Justin Amash is a Constitutionalist who refused to accept Trump’s direction for the Republican Party because it violated his oath, even though he knew it would likely end his political career. He is urging the President to pardon Edward Snowden.
The New York Times is often accused – with some validity – of being a Progressive paper, but it’s still accepted by centrist Democrats as their “paper of record” and they work hard to maintain that reputation (and thus their reader base). They have argued for Snowden’s pardon.
Many of President Trump’s most visible and vocal supporters ranging from pundits to elected officials like Matt Gaetz and Rand Paul have urged President Trump to pardon Snowden, and so has the man who came in second behind Joe Biden in the Democratic Presidential primary, Senator Bernie Sanders.
All of this is pressuring Trump to do something he’s already stated, repeatedly, toward which he is favorably inclined.
Let’s consider what Snowden has done. He was a whistleblower against government abuses… something that is often considered heroic. In this case, he exposed that prominent public officials in the Obama administration had lied about the existence of surveillance programs that had been monitoring the electronic communication of not simply foreign adversaries but American allies and our citizenry.
He took more than a million classified files from various intelligence agencies and fled the country, then provided selected files to reporters from the New York Times, Washington Post, the Guardian, and various other newspapers in the U.S. and allied countries. He then sought asylum in a country allied with the United States but had those requests denied, reportedly due to pressure from government officials including the former Vice President, now President Elect, Joe Biden. Faced with no alternatives, he accepted asylum in Russia where he has started a new life…. but not before destroying the files so as to avoid handing our enemies enough data to undermine our espionage and electronic security systems.

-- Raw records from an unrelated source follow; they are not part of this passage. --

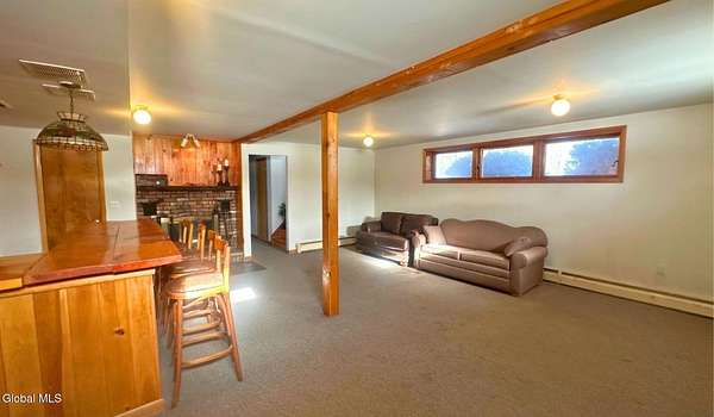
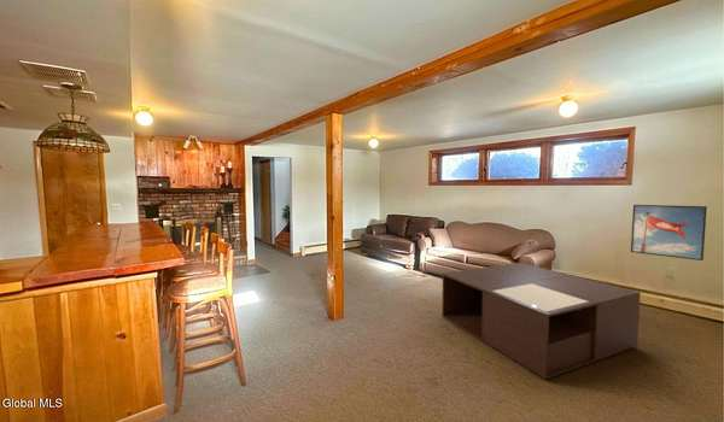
+ coffee table [440,262,642,380]
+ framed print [630,204,708,262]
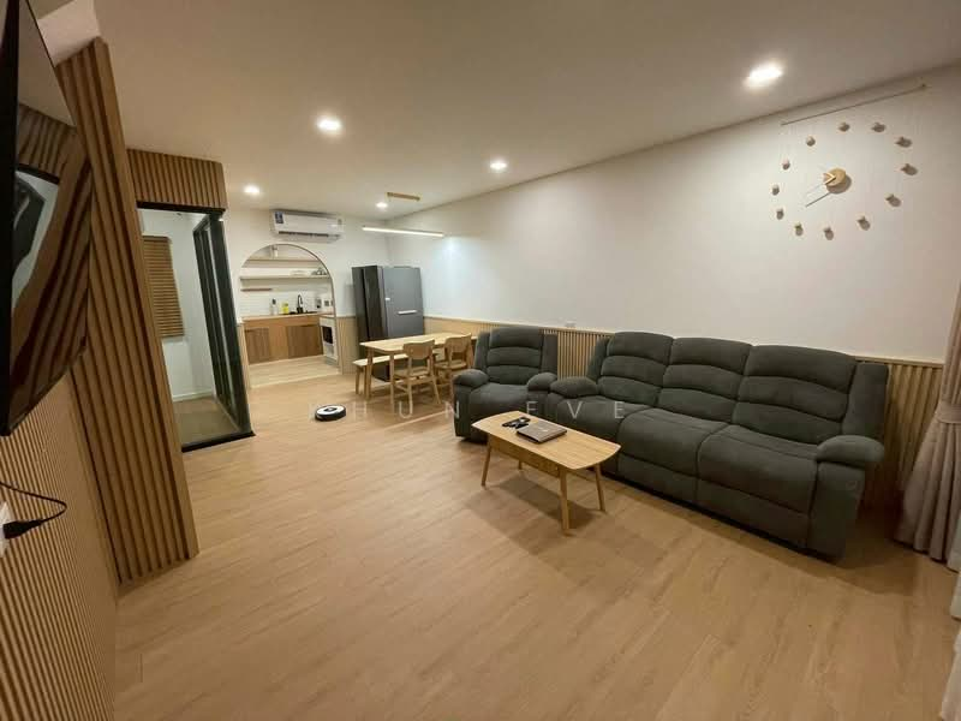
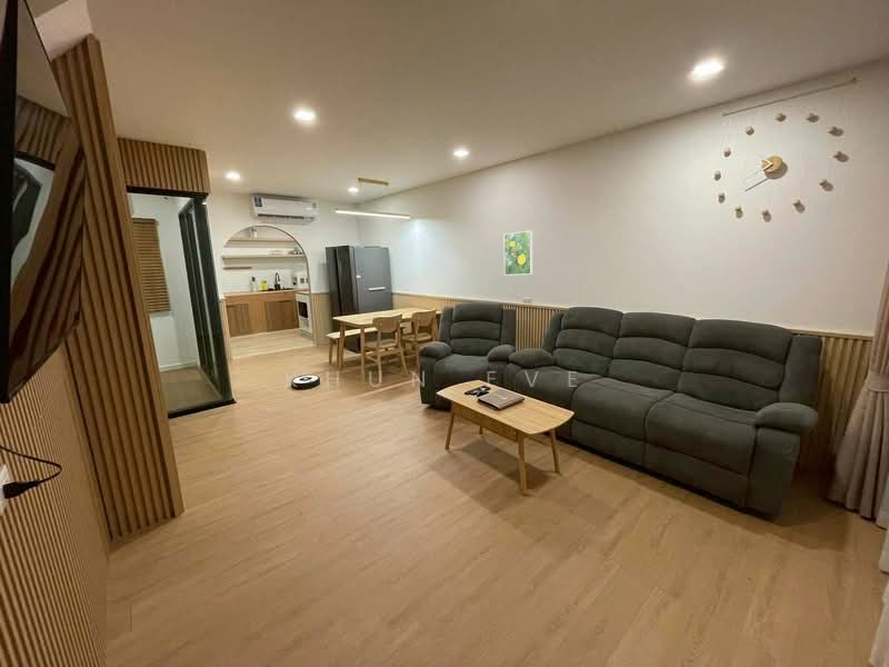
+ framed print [503,229,533,277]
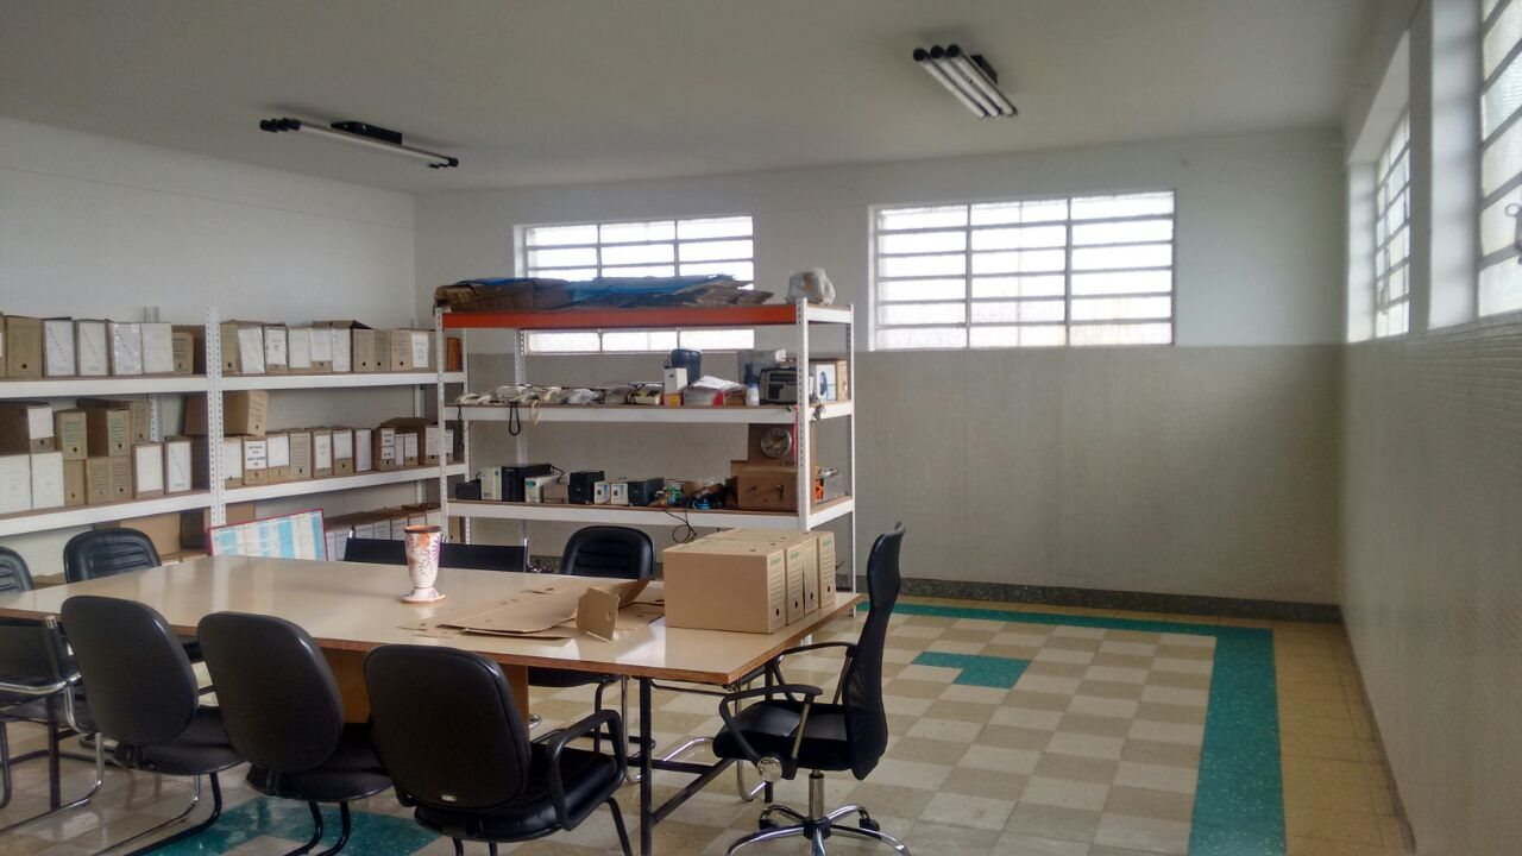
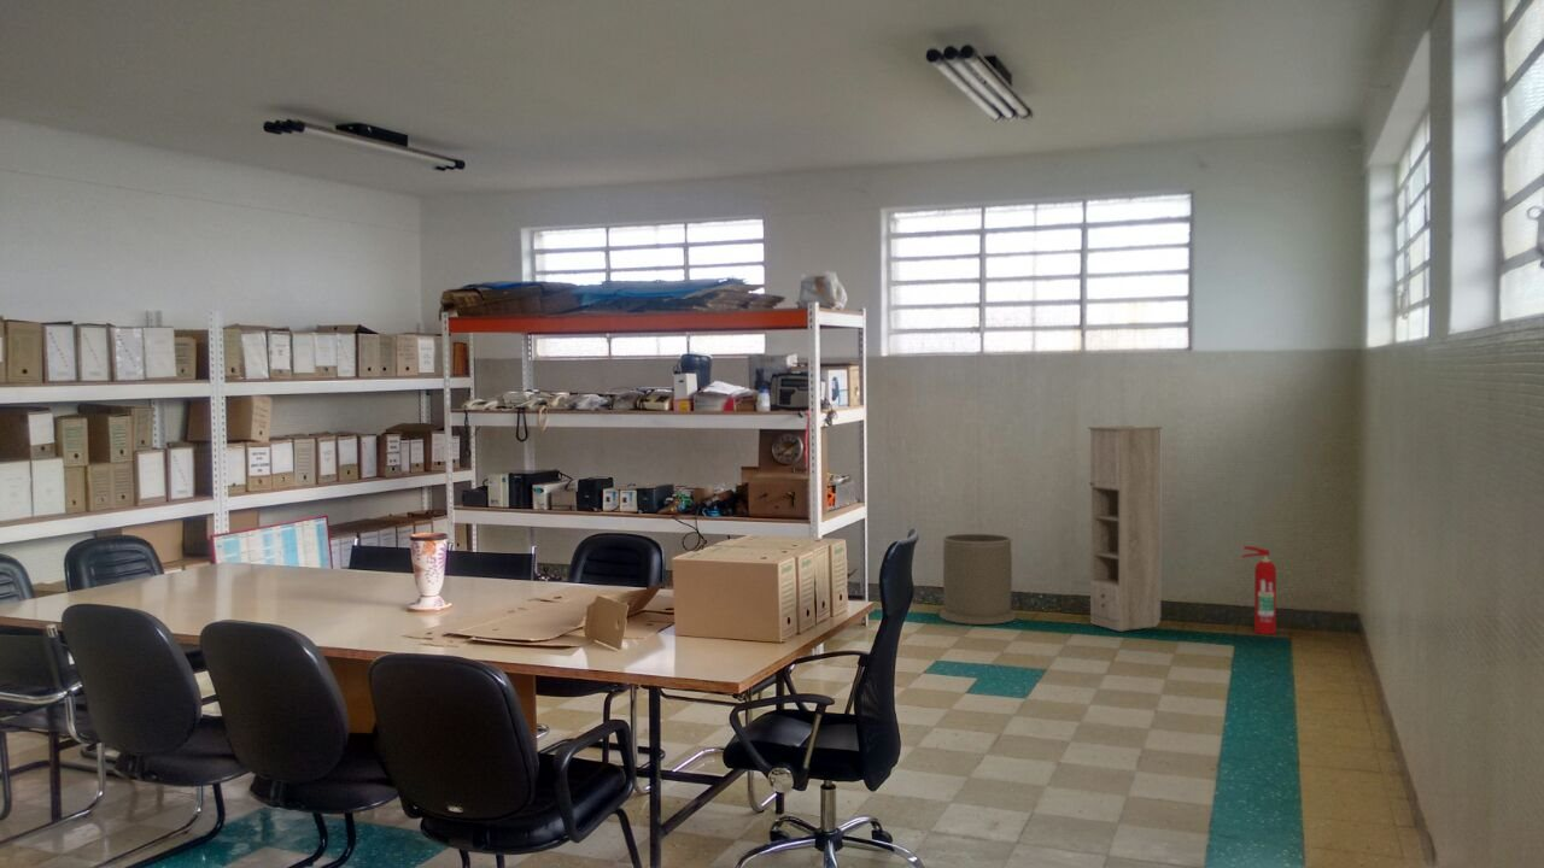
+ trash can [938,533,1017,626]
+ fire extinguisher [1240,545,1277,635]
+ storage cabinet [1086,424,1164,632]
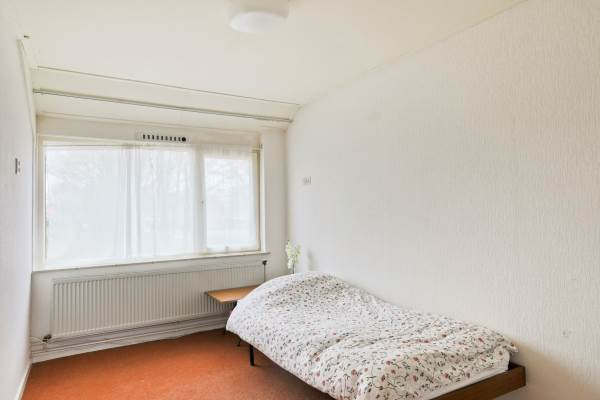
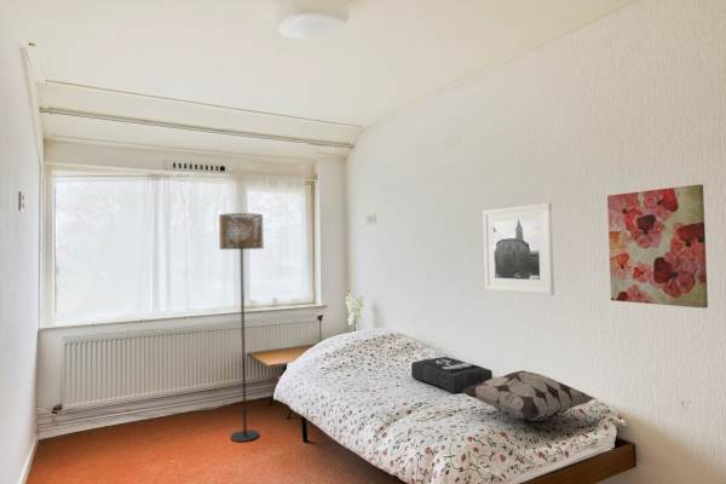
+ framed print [482,202,555,296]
+ cushion [410,356,494,396]
+ decorative pillow [462,369,599,422]
+ floor lamp [218,212,265,443]
+ wall art [606,184,709,310]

This is, in a nutshell, the argument for his pardon. I oppose that argument.
Snowden was not simply a low-level analyst; he was a patriot who had volunteered to serve his country in wartime and he was widely described by his associates as a brilliant computer expert. There can be no doubt that he was fully aware of the implications of what he was doing, or that he was operating from a position of incompetence.
When he released documents to the media, those documents provided not merely the existence of the surveillance programs which had been denied, but also details about military and intelligence assets. By doing so he immediately devalued those assets and exposed them to attack. As a former military member who had been in Special Forces training, he knew that exposing locations – much less specific personnel names or weaponry capacity – he may have been targeting our spies and military for death. Because he was a computer expert and had specifically chosen only some of the files for release it becomes unreasonable to suggest that any such exposure was unintentional.
While it is very likely that Snowden held back the most damaging files from the press, the question should not be whether he wreaked as much destruction as he could but rather whether he did enough to undermine the safety of the country and its defenders. I believe he reached that threshold, and is thus a traitor.
More, we have only Snowden’s word that he destroyed the files before being granted asylum by Russia. While it is certainly possible that Putin would have accepted those terms for the political coup of being seen to defend the cause of freedom more than the President Obama, it is also quite reasonable to suspect that Snowden had simply lied.
That interpretation of events would help explain why Russia was suddenly able to target American interests in ways that no other adversarial power was able to match, whether via what is suspected to be the use of microwave weaponry against low-level diplomats in the Cuban embassy (and subsequently embassies around the world) or psychological operations using companies with key connections to American officials.
Snowden was a whistleblower, and those who expose corruption within the American system deserve protection from retribution. But independent of the whistleblowing I believe he is a traitor, and he deserves no pardon for that.